Sylvie crouched and drew out the tubes of paint snagged from Bran’s studio. Vermilion, cobalt, titanium white, cadmium yellow, malachite green, mars black. Val had warned it took special ingredients to build a spell circle, that ordinary paint was fit for nothing but decoration. Sylvie, having recently seen the way a god’s sphere of influence could affect things, figured that these oil paints, stored and used in a god’s house, were soaked in special.

She unfolded the sketch she’d made of the oubliette and stuck it to the cement with a glob of white paint. She wished she’d brought a flashlight.

The moment on her, she hesitated.

“It’s not paint by numbers,” Val said. “It’s magic. It’s bending reality. It’s more than will. It’s know-how. Even if you can muster the tools, get any kind of result at all, it won’t open the same door.”

It had to. Sylvie closed her eyes, breathed steadily. If she had Bran in her custody, Dunne would have to deal with her. Dunne would save Alex.

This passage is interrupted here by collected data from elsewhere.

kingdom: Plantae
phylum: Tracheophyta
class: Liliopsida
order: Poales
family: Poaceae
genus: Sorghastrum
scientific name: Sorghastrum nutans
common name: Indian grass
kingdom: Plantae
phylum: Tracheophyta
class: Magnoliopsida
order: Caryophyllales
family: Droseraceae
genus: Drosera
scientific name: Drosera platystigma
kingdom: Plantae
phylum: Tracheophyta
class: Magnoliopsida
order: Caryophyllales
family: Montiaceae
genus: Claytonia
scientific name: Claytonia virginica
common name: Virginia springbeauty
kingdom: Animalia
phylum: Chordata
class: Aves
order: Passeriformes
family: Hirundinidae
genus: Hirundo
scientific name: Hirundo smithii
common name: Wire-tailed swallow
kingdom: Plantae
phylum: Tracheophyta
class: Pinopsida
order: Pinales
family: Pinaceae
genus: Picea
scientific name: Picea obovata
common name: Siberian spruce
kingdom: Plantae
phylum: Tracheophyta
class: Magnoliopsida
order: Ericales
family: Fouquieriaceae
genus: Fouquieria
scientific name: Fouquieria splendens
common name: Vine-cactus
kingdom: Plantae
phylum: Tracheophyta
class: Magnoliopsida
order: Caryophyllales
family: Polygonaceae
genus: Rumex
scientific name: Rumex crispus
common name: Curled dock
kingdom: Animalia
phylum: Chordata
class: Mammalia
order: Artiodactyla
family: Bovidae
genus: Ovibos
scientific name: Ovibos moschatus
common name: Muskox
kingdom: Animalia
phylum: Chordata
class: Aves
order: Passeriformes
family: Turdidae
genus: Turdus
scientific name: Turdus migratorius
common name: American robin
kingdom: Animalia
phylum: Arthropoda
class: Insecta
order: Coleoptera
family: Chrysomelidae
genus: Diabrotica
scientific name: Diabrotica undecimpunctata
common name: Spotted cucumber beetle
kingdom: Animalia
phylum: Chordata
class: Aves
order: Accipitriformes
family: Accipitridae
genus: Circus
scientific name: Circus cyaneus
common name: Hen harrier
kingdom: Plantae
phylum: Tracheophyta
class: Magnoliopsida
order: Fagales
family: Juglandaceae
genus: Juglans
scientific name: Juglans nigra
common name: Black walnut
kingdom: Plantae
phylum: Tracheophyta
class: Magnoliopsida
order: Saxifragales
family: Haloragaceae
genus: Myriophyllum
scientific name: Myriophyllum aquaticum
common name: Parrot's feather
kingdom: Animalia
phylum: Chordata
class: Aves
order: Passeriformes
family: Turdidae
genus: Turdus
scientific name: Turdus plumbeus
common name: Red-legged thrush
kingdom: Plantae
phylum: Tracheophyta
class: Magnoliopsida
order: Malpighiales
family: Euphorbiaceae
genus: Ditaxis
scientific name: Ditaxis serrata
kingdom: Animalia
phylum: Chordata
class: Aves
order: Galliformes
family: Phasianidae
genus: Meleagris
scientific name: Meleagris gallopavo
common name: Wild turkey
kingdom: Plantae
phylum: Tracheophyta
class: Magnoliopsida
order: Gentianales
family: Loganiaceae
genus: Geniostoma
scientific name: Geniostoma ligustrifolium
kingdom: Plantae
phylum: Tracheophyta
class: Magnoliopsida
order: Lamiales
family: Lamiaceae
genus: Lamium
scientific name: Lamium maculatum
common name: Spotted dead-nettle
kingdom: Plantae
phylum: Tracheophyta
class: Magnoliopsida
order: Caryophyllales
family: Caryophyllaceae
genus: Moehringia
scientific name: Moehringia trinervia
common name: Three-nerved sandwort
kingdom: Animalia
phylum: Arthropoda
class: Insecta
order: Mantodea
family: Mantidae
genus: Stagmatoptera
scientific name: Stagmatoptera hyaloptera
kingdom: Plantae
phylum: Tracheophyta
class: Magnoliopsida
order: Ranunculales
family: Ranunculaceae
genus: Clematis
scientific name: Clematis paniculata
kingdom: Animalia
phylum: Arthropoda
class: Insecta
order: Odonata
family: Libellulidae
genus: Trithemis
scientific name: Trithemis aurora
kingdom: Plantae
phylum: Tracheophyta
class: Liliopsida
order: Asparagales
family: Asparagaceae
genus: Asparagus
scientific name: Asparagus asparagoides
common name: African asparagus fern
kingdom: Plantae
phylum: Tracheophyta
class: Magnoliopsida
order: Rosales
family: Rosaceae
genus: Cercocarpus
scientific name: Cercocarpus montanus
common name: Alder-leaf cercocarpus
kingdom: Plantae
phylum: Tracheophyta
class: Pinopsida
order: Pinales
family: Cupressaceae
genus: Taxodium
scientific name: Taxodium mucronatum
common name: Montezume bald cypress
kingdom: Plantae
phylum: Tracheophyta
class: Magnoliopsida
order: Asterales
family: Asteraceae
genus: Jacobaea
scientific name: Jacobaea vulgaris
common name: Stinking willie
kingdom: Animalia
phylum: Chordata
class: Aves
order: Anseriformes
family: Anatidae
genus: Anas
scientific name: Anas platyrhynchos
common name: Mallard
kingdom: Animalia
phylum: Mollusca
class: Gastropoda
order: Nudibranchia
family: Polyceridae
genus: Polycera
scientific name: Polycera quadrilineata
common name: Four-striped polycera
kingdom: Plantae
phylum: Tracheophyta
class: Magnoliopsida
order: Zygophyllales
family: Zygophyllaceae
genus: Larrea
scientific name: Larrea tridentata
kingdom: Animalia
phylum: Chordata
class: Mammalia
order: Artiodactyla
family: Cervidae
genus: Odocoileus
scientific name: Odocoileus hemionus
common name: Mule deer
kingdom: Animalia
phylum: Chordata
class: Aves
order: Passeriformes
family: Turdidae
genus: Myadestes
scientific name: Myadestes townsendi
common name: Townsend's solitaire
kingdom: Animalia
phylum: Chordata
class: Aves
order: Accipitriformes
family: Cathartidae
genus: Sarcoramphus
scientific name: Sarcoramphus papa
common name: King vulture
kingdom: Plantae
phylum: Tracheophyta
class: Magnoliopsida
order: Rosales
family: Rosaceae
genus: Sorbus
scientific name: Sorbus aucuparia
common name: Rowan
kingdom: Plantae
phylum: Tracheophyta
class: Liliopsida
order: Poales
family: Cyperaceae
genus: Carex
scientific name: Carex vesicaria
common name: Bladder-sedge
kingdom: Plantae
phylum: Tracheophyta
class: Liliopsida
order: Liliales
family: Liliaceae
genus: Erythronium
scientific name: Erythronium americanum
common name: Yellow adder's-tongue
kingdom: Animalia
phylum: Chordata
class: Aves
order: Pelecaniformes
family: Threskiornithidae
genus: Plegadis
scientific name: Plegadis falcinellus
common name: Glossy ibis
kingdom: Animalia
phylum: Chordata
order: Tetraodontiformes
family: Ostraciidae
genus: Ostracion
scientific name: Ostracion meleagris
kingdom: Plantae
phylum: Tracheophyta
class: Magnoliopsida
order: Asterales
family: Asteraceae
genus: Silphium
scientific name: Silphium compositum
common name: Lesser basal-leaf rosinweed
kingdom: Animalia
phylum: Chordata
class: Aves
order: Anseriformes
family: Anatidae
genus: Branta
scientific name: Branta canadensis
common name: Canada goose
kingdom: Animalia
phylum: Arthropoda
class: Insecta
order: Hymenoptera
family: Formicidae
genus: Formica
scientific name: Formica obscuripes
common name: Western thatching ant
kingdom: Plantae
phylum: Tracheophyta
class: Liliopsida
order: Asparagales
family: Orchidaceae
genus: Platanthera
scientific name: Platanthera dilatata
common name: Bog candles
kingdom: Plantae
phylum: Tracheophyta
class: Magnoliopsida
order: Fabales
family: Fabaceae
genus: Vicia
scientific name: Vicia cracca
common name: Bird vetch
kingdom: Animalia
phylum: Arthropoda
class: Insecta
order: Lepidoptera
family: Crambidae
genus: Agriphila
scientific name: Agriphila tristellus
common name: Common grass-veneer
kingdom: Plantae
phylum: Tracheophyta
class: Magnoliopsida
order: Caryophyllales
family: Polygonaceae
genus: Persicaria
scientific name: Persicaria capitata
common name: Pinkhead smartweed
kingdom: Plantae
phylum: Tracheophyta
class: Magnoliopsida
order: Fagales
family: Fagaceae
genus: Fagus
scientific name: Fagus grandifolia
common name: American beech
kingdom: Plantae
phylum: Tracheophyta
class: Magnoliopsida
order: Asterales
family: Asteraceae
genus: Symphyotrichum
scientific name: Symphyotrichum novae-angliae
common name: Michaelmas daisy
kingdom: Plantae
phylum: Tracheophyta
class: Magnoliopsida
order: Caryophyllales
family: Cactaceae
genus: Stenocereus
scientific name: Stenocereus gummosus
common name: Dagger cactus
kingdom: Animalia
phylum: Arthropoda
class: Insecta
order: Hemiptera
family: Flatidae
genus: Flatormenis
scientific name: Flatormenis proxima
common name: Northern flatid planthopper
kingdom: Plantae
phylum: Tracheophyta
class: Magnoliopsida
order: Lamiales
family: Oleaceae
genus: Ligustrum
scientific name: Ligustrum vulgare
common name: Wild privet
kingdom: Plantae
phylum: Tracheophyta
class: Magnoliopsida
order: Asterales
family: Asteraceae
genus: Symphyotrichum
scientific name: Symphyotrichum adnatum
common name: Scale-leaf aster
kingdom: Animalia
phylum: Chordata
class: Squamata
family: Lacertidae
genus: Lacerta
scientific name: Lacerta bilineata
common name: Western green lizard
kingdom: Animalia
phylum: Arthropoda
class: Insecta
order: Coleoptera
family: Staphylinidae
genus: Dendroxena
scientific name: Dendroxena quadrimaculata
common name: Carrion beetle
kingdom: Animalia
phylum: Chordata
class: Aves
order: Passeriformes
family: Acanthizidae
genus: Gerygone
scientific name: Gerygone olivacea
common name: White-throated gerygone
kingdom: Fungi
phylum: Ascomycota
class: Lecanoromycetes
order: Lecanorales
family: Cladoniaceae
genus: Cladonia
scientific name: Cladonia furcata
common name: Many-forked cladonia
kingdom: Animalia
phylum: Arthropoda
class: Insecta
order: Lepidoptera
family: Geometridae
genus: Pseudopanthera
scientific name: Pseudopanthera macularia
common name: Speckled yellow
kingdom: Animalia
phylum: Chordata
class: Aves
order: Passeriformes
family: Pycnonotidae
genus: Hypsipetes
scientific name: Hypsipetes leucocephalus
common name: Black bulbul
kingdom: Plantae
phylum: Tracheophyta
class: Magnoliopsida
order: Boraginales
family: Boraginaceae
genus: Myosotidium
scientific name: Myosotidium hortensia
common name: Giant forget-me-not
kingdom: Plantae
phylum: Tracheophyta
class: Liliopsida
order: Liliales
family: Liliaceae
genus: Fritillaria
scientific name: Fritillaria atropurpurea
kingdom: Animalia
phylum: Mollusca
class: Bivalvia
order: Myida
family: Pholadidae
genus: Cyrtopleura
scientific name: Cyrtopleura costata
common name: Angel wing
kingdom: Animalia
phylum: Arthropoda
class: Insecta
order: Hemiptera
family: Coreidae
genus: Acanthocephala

“You are resourceful, aren’t you?” the woman said, and Sylvie spun around. She had thought she was alone. At first she didn’t recognize her, felt an instinctive liking and camaraderie for this woman, slouched lazily on the stairs, dressed in clothing that looked every bit as “found” as Sylvie’s. Worn black denim, loose at the hips, bagging over cracking cowboy boots. A T-shirt that declared the wearer wanted Dead or Alive, a tangle of dark hair, and a bronze sheriff’s star on a thong around her neck, like an old-Western gunslinger doing CSI. Her eyes seemed sheened with silver, and in this city, that made Sylvie wary.